Now the actors headed by Kristen Bell (Veronica), her father played by Enrico Colontoni and Perry Daggs III as the best friend Wallace give outstanding performances. They are supported by Jason Dohring (Logan Echolls) who makes you want to love and hate his character, Francis Capra as Weevil our lovable bad-boy, and Teddy Dunn who is Veronica's ex Duncan Kane. Many diss Dunn's performance but I believe he really came into his own near the second half of the season and surpassed all my expectations during the final two episodes. In all, I guess what I'm getting at is that the show is well-casted, and this is hard to do considering that the supporting cast (there are many more I have not mentioned) is a large number of characters important to the progression and suspense of the major plot lines, because they make their characters believable the audience in turn can be taken in so easily by this story and truly care about these characters.
I'm glad they're coming out with this season before season two begins because it only means that more people are going to be taken by this series. There are 22 episodes plus extras included are:
"a Director's Cut of the Pilot episode, plus 25 minutes of unaired scenes and bloopers" (tvshowsondvd.com)
I know the extras are few but the producers and the network wanted to get this out as soon as possible, so hopefully they will make up for extras on the season two set!
Just know, that you will not be able to stop watching once you've started...my cousin and I got to the point where we couldn't have anybody else making noise in the room when we were watching mars and by the finale we were going crazy jumping up and down and screaming at the screen! This show is a can't miss for any mystery lover...and well, for anyone who appreciates strong willed protagonist like Veronica Mars, you'll be cheering her on the whole way through.

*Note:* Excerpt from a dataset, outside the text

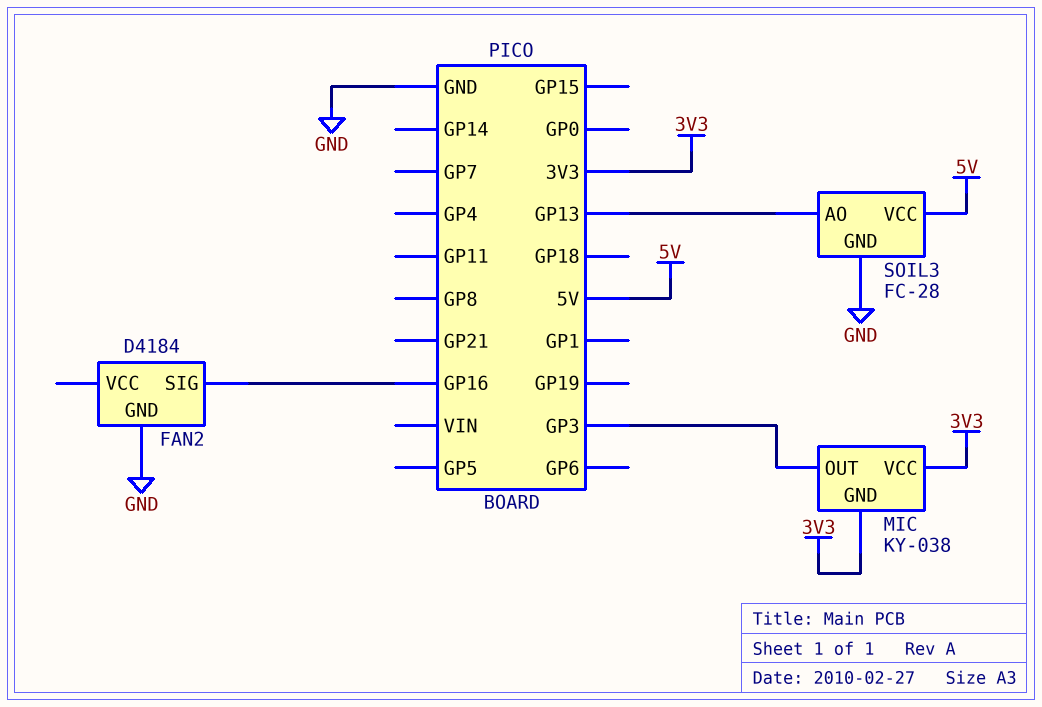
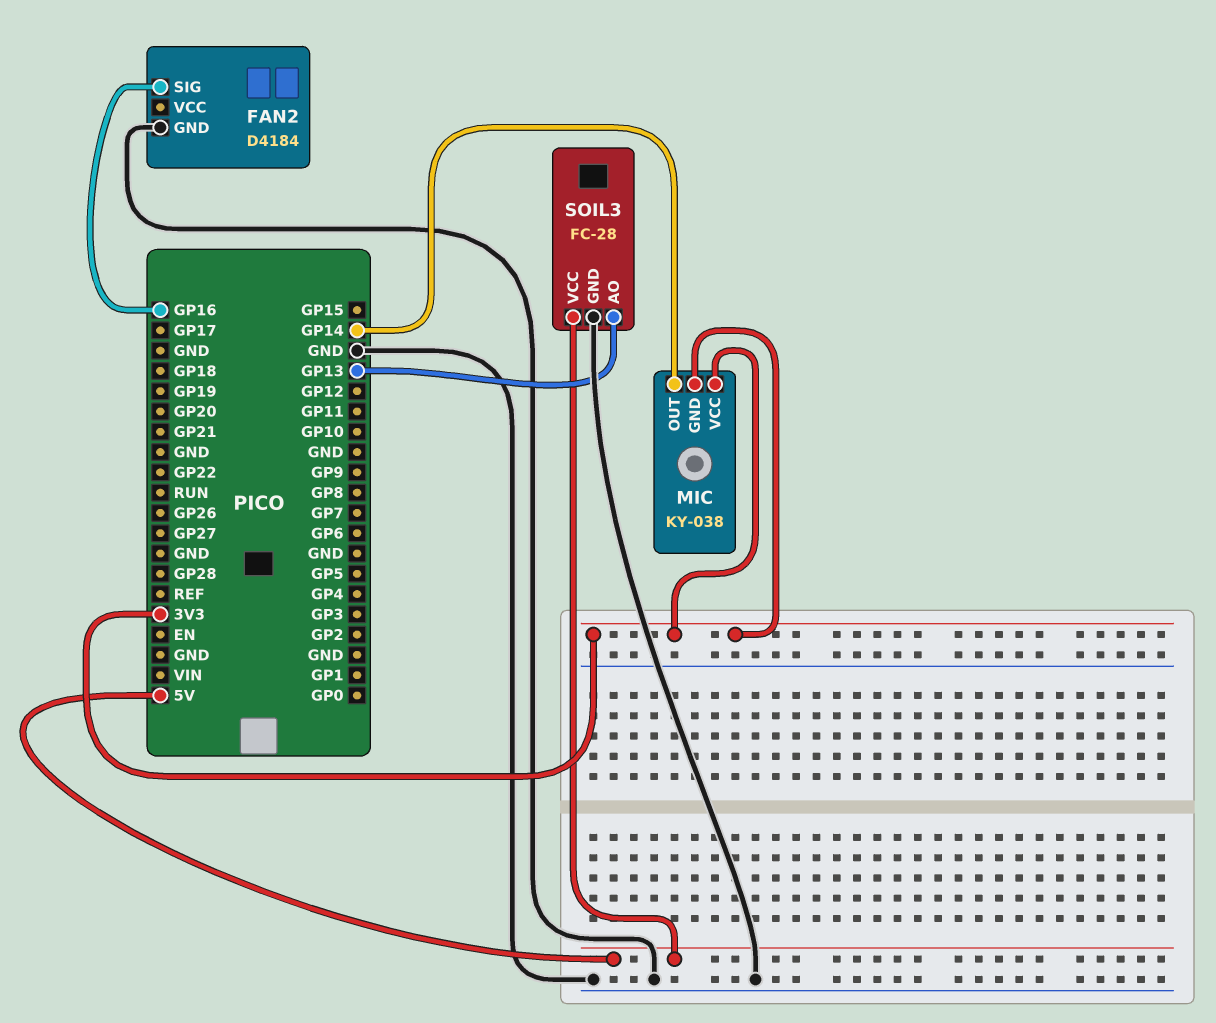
MIC pin OUT: GP3 -> GP14

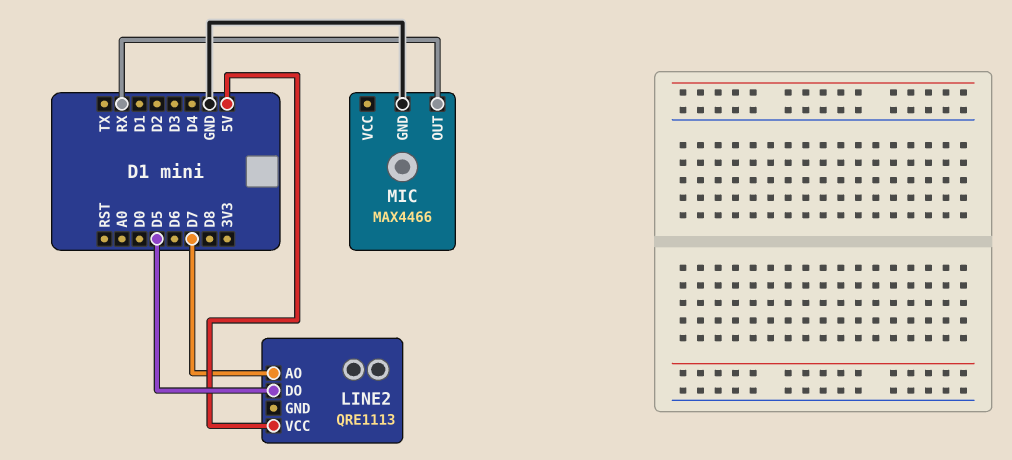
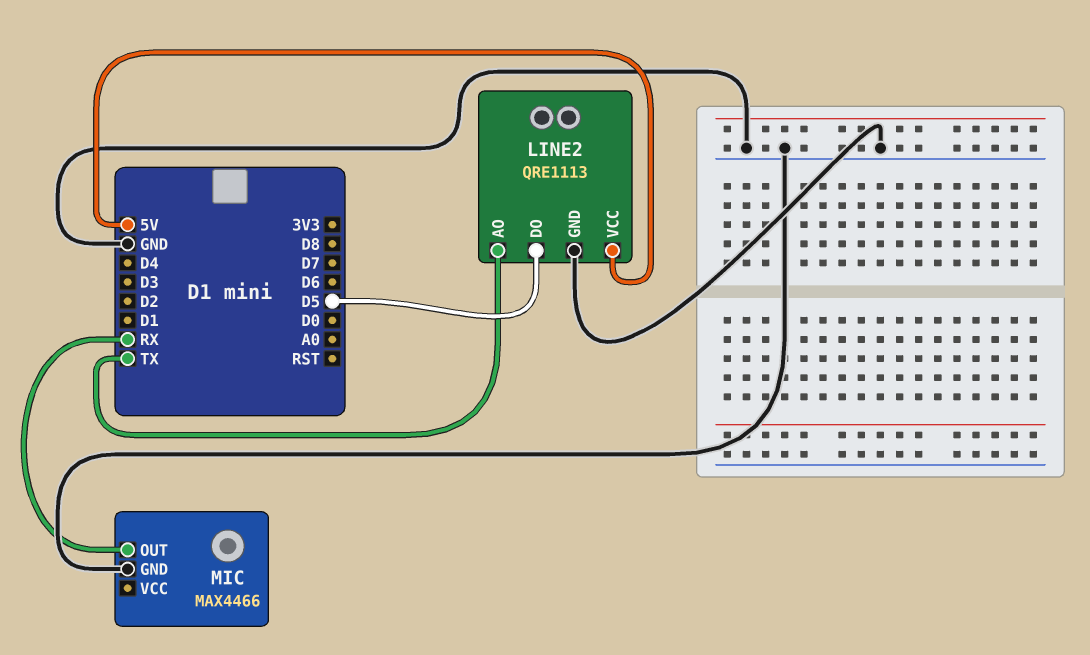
LINE2 pin AO: D7 -> TX
LINE2 pin GND: none -> GND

The show is hard to pin down with a target audience. The most obvious choice would be the young teen crowd because they can identify with the high school setting, and the likeable character of Veronica. Ms. Mars ends up being quite witty and often throws references about that are beyond her 17 year old character. When asked how the private eye business is going she responds "We're still chasing that maltese falcon!" So the show definitely has some jokes for older audiences.
The show is set in the typical nondescript American beachside city where people park their cars at school with surfboards on the roof. This show wastes no time in tearing down the picture perfect facade that other shows rely on though. Veronica Mars takes the familiar teen drama setting and infuses it with gritty realism, throwing in issues like rape, drug use, sexual affairs, abusive households, alcoholism, and of course the central plot line of a murder. It's worth mentioning to cautious parents that this show is rated PG and although the topics are heavy, they are dealt with in a way that is not explicit.
The real accomplishment of Veronica Mars as a show is to be entertaining to a variety of audiences. The role of Veronica as her father's P.I. assistant makes her somewhat of a Nancy Drew throwback, but unlike most shows like this, you don't get the feeling that the mystery is small time, or purposely simple so young audiences can follow it. Veronica solves cases for her classmates at high school, but the cases are not the dull "who stole the cookie?" type. The central plot of her best friend's murder is very interesting, and ties in well with all the shows characters.
Lastly, for those tired of shows that drag on forever, stringing you along with a single plotline, rest your fears. By the end of season one, you will be satisfied, but curious about season two.